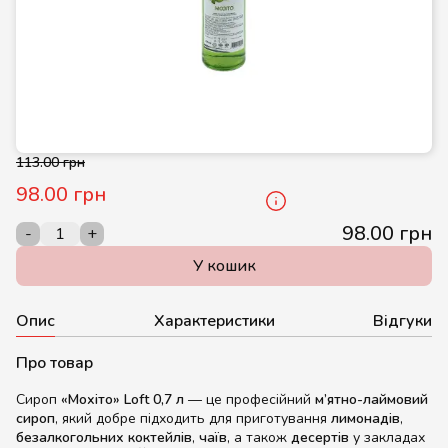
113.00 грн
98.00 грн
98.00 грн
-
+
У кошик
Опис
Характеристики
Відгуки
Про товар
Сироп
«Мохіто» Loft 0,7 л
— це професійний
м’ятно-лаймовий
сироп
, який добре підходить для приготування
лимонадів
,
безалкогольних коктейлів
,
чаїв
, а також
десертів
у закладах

- - -

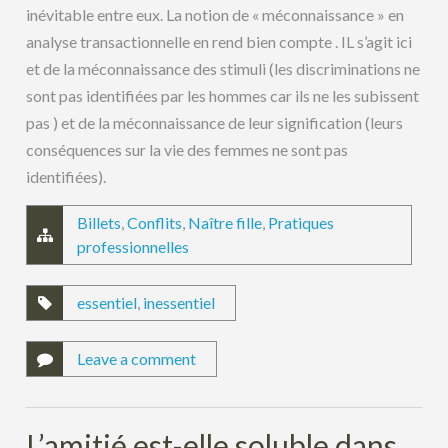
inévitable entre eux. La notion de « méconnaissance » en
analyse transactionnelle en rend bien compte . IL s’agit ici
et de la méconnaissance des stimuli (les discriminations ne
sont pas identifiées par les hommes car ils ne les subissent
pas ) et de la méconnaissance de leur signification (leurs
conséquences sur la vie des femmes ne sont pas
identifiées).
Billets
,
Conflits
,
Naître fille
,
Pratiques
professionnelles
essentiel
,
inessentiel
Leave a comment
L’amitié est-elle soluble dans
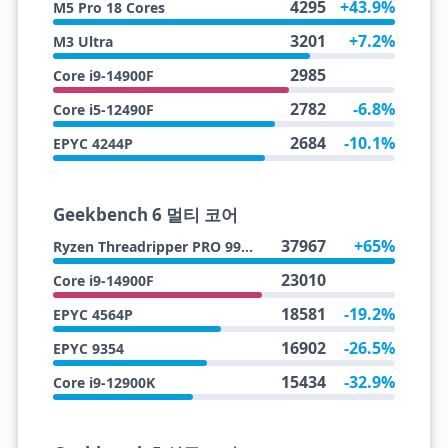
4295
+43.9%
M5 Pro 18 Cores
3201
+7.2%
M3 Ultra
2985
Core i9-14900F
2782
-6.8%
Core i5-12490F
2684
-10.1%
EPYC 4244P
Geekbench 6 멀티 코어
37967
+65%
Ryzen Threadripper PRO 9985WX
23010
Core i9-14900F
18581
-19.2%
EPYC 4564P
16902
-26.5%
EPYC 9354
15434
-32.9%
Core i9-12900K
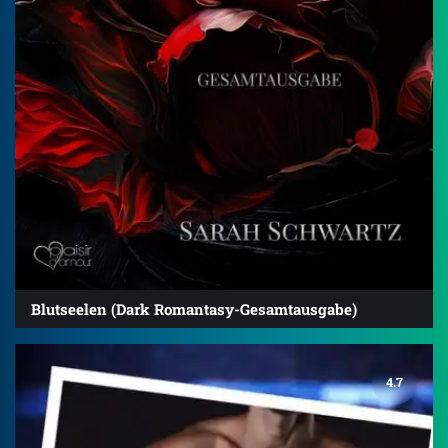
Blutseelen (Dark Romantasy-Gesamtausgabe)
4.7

- - -

Your answer should consist of the lines from the listing that hold the word "identifiées".

- [Written answer]:
sont pas identifiées par les hommes car ils ne les subissent
identifiées).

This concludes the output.